Fortune thoroughly admits the occult is real, and that there are people and forces who seek to use it for the ill of others, but she does so in one of the most grounded and rational explorations on the topic I’ve ever seen. Several times she states that psychic phenomena isn’t necessarily bad. “[W]e must not make the mistake of thinking that these invisible forces are necessarily evil and inimical to humanity. They are no more inimical in themselves than are water or fire, but they are potent.”2 “It will be noted that I use the term ‘interference’ and not ‘attack.’ The disturbance need not necessarily be an attack.”3 It may seem obvious to some, but so often I encounter people crying devil and running for the hills because something is happening. Just because you have a ghost, doesn’t mean it’s a demon out to get you. Just because you’re having bad psychic experiences doesn’t mean you’re under attack. The waters of the psychic world aren’t always clear from where we are, and sometimes it is hard to see what currents are at play. Fortune stresses a calm head, and an evaluation of the situation to see if what is occurring is negative, intentional, accidental, or random.
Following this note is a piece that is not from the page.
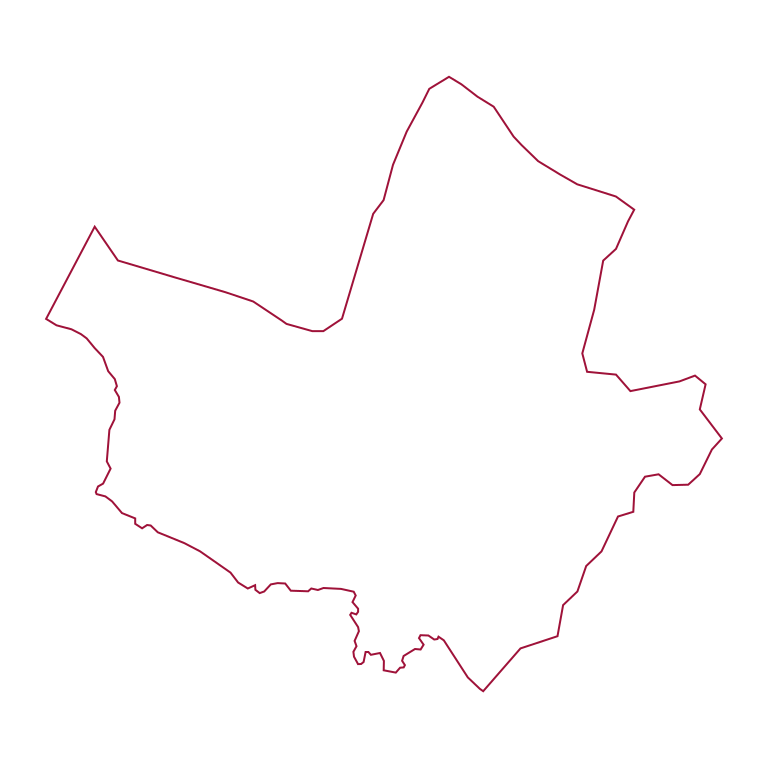 the district of Fako, Sud-Ouest, Cameroon
{"feature_id": "32672807B90592144632468", "entity_name": "Fako", "entity_type": "district", "adm_level": 2, "iso_a3": "CMR", "parent_name": "Cameroon", "parent_adm1": "Sud-Ouest", "projection": "mercator", "projection_center": [9.222, 4.196], "detail": "fine", "context": "isolated", "style": "outline", "palette": "rose", "viewbox_px": 768, "rotation_deg": 0, "n_neighbors": 0, "source": "geoboundaries", "source_scale": "gbopen_adm2", "svg_char_len": 1949}
<svg xmlns="http://www.w3.org/2000/svg" viewBox="0 0 768 768"><path d="M634.2,209.7L615.9,196.5L577.2,184.3L559.9,174.4L538.2,161.2L521.5,145.0L513.6,136.6L493.7,106.7L477.5,96.7L461.4,84.3L449.0,76.8L429.3,88.8L422.4,102.7L406.7,131.6L393.0,164.8L383.6,200.1L373.2,213.8L342.0,318.7L323.4,331.1L312.2,331.1L286.5,323.9L281.3,320.2L253.2,301.5L225.4,292.2L174.8,277.4L117.9,260.5L94.7,226.7L46.1,318.9L56.5,325.3L71.5,329.3L80.9,334.1L86.7,338.4L94.6,348.0L103.0,356.9L108.2,371.2L114.8,379.1L116.9,386.2L114.8,390.0L118.9,396.9L119.5,402.7L115.2,410.7L114.5,419.3L109.4,429.8L106.8,461.4L110.6,468.6L107.2,475.4L103.1,483.6L98.0,486.5L95.8,492.1L96.6,494.1L105.4,496.4L112.1,501.4L122.0,513.1L135.2,518.4L135.2,523.8L142.1,528.3L147.1,525.0L150.7,525.5L157.8,532.3L184.5,543.2L191.0,546.6L200.0,551.3L230.5,572.6L238.1,582.5L247.8,588.5L255.1,585.2L255.4,589.8L259.7,593.1L264.2,591.5L270.8,584.4L277.6,583.1L285.2,583.5L290.8,590.7L303.0,591.1L308.1,591.3L311.3,588.5L317.9,590.0L323.5,588.0L341.0,588.9L353.7,591.7L355.7,595.5L352.5,602.1L358.1,608.7L358.1,611.8L356.3,614.4L351.5,612.8L350.2,614.9L358.1,627.1L358.9,631.2L354.6,640.9L356.5,646.2L353.4,651.8L354.0,656.7L357.3,662.7L358.0,664.1L361.1,664.0L363.6,662.0L365.6,652.0L368.4,652.0L370.9,654.8L380.0,653.0L383.9,660.9L383.7,670.3L395.8,672.6L400.1,667.7L403.7,667.4L404.9,665.1L402.1,660.8L403.6,656.0L415.0,649.0L420.6,649.5L423.6,644.7L419.0,638.1L420.5,635.2L428.4,635.5L434.2,639.5L435.8,639.3L437.5,639.0L438.5,636.7L443.8,640.3L467.8,677.4L479.8,688.8L483.2,691.2L520.5,648.4L557.5,636.2L563.1,605.1L577.4,591.5L586.2,566.0L601.5,551.4L618.0,516.5L633.3,511.8L634.3,492.5L645.0,476.7L658.6,474.3L672.5,485.1L688.2,484.7L699.8,474.1L711.9,449.5L721.9,438.5L712.4,426.0L699.8,409.4L705.6,384.3L695.0,375.6L679.5,381.4L630.4,391.1L616.0,374.6L587.1,371.8L582.3,353.4L594.2,309.7L603.2,260.6L616.0,248.9L628.0,221.4L634.2,209.7Z" fill="none" stroke="#9f1239" stroke-width="2"/></svg>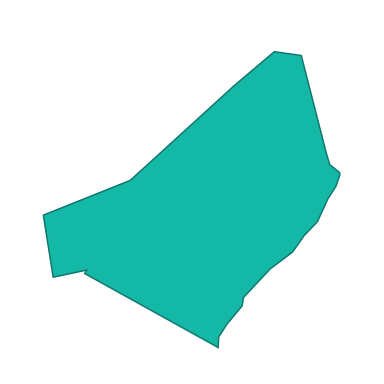 Mount Pleasant, Castries, Saint Lucia, rotated 98°
{"feature_id": "8701671B94814187921498", "entity_name": "Mount Pleasant", "entity_type": "district", "adm_level": 2, "iso_a3": "LCA", "parent_name": "Saint Lucia", "parent_adm1": "Castries", "projection": "orthographic", "projection_center": [-60.985, 14.015], "detail": "fine", "context": "isolated", "style": "filled", "palette": "teal", "viewbox_px": 384, "rotation_deg": 98, "n_neighbors": 0, "source": "geoboundaries", "source_scale": "gbopen_adm2", "svg_char_len": 470}
<svg xmlns="http://www.w3.org/2000/svg" viewBox="0 0 384 384"><g transform="rotate(98 192 192)"><path d="M339.6,144.7L331.9,145.4L318.2,139.1L297.6,126.4L289.4,126.4L257.2,103.8L237.4,84.0L219.6,74.9L203.8,63.6L179.9,56.5L166.2,50.2L154.5,48.0L152.2,48.5L145.7,59.4L135.1,64.3L41.6,102.8L41.6,130.0L81.1,165.3L175.5,243.5L189.1,254.8L235.6,336.0L295.7,317.6L284.0,285.5L287.7,286.9L342.4,144.4L339.6,144.7Z" fill="#14b8a6" stroke="#0f766e" stroke-width="1.5"/></g></svg>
She also walks the line of mental health and psychic disturbance, a tricky line now, and at her time part of a new born field. “The differential diagnosis between hysteria, insanity, and psychic attack is an exceedingly delicate and difficult operation, for so frequently a case is not clear-cut, more than one element being present.”4 It is her balanced consideration of the magickal and mundane without denying either that I believe makes this book relevant. While the text is a product of the times considering how it discusses women and “coloured people” and the “sceptical Latin,”5 and the focus on Christian and Christianized techniques, it does still stand up as a practical text for the principals and philosophy that it upholds. For this reason it is a relevant text, despite all the changes, and a book worthy of perusal and reflection to keep one grounded when dealing with matters of psychic self-defense.